Title: Menfi Tespit Davası
Reviewed by Av. Tuğsan YILMAZ on Mar 25
Rating: 5.0

Menfi tespit davası, borçlunun, borcu ödemeden önce borçlu olmadığının tespiti için açılan davadır. Takip borçlusu, bu dava ile borçlu olmadığını ispat ederek hakkındaki icra takibini iptal ettirir ve borcu ödemekten kurtulur. İcra İflas Kanunu 72. Md uyarınca takip sırasında borçlu olunmadığının ispatı için açılabileceği gibi icra takibinden önce de açılabilir.

İcra Takibinden Önce Açılan Menfi Tespit Davası

Borçlunun icra takibinden önce menfi tespit davası açabilmesi için, aleyhine icra takibi yapılacağı tehdidinin varlığı gerekir. Bu tehdit ciddi olmalıdır. Yani alacaklının elinde, borçlu aleyhine bir belge olmalıdır. Doktrinde alacaklının elinde itirazın kaldırılmasını sağlayan bir belge olmadıkça borçlunun menfi tespit davasını açmakta hukuki menfaati bulunmadığı kabul edilmektedir. Çünkü alacaklının elinde böyle bir belge olmadıkça takibe yapılacak itiraz takibi durdurmak için yeterlidir.

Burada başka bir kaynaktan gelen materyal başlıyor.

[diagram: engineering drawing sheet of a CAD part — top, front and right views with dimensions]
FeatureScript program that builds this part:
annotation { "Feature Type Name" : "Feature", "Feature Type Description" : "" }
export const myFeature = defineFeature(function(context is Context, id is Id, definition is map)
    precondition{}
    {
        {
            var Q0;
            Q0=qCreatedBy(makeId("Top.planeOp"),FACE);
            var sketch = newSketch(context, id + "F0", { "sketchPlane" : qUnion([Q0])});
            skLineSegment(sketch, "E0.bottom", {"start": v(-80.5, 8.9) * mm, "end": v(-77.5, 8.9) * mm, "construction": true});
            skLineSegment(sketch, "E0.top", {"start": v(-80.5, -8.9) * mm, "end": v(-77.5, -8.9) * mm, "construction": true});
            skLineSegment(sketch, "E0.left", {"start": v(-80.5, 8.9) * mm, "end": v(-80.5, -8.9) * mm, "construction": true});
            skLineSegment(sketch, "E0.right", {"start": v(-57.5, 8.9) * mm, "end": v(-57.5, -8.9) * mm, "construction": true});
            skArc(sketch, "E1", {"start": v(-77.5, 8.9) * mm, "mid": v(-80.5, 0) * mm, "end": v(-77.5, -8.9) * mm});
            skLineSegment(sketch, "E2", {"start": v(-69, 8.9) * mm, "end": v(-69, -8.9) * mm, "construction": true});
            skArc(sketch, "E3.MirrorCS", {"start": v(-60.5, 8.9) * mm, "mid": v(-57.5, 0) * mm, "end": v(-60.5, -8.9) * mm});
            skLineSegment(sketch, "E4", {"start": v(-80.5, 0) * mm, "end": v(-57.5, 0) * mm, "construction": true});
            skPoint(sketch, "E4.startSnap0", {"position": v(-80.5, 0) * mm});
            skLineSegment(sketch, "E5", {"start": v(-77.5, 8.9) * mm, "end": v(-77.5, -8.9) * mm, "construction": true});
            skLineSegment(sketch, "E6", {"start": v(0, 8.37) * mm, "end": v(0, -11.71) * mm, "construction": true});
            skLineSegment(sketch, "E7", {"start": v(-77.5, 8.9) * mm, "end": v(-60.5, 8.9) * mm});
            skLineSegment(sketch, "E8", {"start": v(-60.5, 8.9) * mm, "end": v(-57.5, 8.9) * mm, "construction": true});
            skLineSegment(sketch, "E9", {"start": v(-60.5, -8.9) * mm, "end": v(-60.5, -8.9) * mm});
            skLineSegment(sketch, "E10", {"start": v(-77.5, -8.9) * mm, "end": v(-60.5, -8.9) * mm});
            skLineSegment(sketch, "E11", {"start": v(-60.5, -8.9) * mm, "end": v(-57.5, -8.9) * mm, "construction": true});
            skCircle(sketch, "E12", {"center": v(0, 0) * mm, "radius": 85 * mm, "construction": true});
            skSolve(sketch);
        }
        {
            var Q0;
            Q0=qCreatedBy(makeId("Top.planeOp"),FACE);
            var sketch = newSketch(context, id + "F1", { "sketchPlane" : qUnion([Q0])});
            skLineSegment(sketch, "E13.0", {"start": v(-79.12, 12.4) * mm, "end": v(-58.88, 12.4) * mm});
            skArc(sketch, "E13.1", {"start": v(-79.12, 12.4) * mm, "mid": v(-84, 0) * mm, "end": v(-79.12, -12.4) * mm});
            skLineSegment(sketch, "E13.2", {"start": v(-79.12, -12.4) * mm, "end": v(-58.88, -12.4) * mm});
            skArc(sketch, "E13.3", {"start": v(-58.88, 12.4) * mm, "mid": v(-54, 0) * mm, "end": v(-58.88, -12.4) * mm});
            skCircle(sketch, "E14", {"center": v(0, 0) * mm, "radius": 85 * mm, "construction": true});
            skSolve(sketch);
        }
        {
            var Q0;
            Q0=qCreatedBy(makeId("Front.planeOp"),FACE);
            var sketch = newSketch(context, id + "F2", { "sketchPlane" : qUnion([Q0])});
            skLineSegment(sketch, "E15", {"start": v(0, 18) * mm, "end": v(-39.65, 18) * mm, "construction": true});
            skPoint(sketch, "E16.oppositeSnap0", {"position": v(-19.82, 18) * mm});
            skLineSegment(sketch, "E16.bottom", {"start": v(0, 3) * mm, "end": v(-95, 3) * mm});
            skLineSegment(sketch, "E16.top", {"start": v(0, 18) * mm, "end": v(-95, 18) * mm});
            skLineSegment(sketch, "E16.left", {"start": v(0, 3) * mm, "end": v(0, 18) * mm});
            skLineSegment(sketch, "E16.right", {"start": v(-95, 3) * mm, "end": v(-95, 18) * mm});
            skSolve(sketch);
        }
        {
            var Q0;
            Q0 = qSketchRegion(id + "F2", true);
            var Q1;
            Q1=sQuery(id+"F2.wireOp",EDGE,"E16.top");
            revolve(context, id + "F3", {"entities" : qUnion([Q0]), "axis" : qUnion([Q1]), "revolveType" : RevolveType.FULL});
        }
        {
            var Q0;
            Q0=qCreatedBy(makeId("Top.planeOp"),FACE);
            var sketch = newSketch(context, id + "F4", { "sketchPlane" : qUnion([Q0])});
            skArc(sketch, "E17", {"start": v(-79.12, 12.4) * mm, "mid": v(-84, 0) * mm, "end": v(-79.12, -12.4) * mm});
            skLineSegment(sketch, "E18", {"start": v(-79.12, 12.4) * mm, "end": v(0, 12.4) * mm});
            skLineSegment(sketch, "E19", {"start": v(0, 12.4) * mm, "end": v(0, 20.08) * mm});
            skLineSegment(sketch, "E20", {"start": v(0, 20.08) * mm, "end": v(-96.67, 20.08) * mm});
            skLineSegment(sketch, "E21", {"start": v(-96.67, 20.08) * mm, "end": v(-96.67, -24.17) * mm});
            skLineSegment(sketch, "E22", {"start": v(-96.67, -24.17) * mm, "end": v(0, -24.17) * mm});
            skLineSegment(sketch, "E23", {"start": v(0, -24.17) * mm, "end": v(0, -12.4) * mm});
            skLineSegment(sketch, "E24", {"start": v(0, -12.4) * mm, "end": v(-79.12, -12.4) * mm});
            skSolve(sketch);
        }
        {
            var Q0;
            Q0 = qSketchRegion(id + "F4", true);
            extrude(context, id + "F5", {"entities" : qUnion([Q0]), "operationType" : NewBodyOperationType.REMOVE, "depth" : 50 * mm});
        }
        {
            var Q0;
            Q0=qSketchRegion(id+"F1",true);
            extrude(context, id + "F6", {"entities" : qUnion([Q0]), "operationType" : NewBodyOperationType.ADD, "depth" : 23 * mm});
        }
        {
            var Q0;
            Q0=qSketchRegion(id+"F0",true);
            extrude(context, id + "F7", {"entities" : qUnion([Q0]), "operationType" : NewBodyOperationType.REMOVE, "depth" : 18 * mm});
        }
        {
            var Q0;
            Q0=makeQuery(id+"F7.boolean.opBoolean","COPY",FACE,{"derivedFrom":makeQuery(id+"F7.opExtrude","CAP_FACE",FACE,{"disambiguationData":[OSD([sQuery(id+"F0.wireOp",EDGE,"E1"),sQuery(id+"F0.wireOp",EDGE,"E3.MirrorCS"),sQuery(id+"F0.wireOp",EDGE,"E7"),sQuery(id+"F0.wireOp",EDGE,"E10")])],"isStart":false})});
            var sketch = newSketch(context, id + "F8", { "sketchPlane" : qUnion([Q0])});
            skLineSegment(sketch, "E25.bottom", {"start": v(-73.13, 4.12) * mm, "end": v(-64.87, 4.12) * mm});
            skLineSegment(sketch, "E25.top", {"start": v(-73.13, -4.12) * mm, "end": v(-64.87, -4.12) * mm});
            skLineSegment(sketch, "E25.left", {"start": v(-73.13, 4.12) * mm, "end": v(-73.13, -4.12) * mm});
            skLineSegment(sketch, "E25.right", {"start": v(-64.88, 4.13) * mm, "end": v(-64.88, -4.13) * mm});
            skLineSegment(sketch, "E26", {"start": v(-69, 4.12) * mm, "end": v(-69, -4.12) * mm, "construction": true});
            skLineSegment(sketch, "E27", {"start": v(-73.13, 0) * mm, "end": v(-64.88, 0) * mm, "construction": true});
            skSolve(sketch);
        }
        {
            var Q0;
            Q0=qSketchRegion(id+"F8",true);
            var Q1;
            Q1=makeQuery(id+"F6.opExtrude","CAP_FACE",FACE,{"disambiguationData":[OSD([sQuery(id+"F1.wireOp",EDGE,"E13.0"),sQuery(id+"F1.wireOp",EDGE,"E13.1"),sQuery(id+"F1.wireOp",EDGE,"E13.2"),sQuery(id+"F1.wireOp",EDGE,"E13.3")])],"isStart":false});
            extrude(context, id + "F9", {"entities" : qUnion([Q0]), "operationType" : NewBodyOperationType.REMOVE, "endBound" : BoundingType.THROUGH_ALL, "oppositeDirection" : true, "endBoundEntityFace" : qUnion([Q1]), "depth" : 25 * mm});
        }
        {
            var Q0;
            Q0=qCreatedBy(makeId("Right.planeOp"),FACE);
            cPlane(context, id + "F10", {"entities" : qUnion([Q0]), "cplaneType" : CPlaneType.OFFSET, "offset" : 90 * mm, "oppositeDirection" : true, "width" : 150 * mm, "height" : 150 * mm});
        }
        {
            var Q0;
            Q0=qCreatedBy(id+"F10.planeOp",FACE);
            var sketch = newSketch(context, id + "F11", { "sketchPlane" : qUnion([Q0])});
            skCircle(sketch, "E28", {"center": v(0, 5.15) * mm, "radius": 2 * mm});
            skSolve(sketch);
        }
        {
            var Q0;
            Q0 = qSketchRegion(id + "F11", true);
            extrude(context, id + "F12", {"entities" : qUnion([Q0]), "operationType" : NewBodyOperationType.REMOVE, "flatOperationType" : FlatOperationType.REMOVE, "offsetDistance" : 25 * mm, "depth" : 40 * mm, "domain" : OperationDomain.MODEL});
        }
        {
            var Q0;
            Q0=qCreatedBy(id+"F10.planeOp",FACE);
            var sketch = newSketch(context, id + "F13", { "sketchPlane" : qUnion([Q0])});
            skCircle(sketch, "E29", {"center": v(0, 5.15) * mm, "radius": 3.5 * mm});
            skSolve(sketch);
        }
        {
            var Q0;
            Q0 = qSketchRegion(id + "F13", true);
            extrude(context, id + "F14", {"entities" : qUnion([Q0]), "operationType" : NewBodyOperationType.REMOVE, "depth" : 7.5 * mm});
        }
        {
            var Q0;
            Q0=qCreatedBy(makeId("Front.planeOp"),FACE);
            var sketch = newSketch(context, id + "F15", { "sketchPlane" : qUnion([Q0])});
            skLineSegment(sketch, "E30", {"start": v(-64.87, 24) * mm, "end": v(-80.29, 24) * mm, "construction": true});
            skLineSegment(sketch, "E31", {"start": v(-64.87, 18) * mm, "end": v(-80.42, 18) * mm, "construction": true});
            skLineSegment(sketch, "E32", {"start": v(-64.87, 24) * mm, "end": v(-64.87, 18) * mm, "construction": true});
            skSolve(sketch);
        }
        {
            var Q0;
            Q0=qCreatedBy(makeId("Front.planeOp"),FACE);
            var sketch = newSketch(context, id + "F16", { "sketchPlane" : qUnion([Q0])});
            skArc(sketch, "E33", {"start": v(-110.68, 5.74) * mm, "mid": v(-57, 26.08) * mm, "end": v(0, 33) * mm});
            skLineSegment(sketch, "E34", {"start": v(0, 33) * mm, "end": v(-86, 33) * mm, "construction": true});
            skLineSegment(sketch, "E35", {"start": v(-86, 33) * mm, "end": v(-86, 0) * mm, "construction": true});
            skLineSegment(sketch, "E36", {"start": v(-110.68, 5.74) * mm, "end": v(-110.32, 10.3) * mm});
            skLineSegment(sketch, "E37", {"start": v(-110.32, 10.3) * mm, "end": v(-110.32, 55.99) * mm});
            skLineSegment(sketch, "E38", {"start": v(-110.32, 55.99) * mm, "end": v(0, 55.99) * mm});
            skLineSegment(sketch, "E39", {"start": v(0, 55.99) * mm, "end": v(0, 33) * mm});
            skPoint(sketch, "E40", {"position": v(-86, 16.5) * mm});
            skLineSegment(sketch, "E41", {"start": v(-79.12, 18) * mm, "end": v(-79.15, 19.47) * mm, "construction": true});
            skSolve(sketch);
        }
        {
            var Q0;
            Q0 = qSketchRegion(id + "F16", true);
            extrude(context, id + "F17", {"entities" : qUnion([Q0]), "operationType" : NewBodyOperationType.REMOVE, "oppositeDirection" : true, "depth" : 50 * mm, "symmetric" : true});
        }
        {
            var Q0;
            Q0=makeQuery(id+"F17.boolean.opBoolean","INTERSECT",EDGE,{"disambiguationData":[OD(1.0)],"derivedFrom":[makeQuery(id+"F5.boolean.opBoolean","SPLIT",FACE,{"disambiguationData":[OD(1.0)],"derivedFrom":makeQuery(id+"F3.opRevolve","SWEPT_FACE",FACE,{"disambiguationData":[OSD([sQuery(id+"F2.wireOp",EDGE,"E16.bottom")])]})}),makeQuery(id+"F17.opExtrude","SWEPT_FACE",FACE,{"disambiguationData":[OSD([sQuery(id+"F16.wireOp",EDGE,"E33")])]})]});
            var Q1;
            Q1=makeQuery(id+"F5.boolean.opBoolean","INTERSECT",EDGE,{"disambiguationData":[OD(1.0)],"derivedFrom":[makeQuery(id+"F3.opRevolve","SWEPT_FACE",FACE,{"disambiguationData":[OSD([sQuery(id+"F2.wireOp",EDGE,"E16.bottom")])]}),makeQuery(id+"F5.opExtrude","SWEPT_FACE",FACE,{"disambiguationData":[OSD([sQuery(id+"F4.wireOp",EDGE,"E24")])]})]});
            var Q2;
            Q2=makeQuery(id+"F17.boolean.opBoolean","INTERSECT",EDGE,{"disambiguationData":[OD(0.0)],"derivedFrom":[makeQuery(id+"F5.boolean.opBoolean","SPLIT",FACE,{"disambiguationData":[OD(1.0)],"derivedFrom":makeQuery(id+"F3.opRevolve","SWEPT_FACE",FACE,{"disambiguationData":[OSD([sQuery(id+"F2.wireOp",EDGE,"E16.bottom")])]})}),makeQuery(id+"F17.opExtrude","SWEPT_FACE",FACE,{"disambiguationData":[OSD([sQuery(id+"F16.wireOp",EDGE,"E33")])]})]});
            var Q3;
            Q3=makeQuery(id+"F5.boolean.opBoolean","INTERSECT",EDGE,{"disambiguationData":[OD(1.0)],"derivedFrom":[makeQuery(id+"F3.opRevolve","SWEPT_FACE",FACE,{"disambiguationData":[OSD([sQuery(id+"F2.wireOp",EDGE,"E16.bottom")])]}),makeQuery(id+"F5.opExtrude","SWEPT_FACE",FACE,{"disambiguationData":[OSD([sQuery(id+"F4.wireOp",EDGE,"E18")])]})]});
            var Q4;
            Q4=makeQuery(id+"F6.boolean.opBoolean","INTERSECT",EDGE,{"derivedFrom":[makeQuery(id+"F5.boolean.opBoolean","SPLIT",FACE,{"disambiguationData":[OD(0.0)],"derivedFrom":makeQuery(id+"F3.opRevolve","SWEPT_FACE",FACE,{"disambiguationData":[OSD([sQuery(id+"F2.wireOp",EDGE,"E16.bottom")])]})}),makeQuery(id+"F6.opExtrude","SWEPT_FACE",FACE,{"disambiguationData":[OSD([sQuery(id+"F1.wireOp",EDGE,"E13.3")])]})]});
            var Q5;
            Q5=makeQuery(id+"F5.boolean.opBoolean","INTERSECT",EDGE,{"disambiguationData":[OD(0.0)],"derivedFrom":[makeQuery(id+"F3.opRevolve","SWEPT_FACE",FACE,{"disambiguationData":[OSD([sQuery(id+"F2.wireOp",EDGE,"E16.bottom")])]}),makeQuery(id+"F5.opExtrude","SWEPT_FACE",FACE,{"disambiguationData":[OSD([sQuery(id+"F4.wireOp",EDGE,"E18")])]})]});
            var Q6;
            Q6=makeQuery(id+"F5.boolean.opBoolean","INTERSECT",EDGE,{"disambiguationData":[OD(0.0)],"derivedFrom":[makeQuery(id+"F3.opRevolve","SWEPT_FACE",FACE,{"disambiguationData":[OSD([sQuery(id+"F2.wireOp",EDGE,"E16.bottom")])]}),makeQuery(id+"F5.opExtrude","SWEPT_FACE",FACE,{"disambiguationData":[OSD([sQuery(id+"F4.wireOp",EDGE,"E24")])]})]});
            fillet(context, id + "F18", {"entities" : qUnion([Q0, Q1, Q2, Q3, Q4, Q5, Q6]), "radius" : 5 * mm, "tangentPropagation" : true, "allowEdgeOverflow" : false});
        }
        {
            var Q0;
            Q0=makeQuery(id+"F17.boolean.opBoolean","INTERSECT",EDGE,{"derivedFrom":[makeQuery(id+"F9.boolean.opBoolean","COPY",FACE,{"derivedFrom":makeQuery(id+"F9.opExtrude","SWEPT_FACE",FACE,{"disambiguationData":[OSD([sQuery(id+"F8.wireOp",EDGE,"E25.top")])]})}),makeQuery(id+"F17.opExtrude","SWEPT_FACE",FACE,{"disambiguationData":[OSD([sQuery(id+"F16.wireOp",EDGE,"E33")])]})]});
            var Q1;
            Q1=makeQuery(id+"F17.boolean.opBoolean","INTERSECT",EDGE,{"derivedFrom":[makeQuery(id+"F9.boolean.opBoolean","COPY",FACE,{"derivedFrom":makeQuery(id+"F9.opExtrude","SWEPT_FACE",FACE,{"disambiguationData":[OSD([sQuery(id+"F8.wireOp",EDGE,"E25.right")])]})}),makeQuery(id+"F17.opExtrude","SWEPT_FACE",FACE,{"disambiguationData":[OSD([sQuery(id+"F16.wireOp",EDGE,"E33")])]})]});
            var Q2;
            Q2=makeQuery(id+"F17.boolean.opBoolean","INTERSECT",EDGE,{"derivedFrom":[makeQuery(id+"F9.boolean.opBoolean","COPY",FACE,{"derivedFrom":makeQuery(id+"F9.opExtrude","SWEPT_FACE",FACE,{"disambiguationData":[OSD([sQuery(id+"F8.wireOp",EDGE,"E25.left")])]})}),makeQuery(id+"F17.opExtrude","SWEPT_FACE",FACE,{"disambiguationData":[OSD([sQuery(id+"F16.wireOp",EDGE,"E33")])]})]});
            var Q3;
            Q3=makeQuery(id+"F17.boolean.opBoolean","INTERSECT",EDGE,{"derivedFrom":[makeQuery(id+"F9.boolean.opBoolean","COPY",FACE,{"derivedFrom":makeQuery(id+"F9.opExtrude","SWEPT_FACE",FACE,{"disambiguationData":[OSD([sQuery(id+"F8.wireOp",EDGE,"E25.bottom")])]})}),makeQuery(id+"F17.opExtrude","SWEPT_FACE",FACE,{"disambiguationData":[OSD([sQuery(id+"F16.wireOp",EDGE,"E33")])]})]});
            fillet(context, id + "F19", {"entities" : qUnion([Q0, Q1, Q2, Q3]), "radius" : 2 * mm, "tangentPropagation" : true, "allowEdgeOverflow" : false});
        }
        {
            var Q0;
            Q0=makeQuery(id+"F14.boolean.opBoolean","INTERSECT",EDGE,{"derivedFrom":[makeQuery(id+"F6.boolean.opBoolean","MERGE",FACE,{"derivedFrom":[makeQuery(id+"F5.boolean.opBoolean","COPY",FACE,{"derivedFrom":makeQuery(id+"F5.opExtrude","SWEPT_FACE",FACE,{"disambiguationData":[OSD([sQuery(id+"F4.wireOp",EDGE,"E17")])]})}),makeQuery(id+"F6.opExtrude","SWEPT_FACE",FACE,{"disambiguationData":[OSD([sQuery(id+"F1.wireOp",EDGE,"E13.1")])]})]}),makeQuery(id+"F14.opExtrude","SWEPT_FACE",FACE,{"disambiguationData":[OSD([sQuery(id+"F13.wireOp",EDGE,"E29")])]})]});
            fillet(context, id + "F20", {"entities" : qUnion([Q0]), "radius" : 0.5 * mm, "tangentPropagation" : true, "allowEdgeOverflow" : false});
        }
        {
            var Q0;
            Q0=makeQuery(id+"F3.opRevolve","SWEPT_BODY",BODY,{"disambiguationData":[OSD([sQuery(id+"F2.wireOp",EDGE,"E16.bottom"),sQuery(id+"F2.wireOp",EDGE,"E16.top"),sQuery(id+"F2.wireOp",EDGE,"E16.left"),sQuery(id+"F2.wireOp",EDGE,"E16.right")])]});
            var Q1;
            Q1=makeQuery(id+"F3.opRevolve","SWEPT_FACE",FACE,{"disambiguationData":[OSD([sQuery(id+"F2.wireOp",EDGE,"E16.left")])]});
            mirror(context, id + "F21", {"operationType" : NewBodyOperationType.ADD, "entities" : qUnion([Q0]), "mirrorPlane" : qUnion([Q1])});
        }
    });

Menfi tespit davasının konusunu hukuki ilişki oluşturur. Borçlu, alacaklının varlığını ileri sürdüğü hukuki ilişkinin yokluğunu ispatlar. Böylece alacağın doğum şartlarındaki eksiklik veya başka bir nedenle yokluğu tespit edilir. Bu dava İcra İflas Kanunu uygulanmasından değil, genel hükümlerden doğan bir ilişkiyi tespite yöneliktir. Önceden de belirtildiği üzere davacının davayı açmakta hukuki menfaati bulunmalıdır. Hukuki menfaat bir dava şartıdır. Davacının hukuki durumunun mevcut ve ciddi bir tehlike ile karşı karşıya kalması, bu durumun davacı için zarar doğurucu nitelikte olması ve menfi tespit davası sonucu verilen hükmün bu tehlikeyi kaldırabilecek nitelikte olması halinde davacının davayı açmakta hukuki yararının olduğu kabul edilir.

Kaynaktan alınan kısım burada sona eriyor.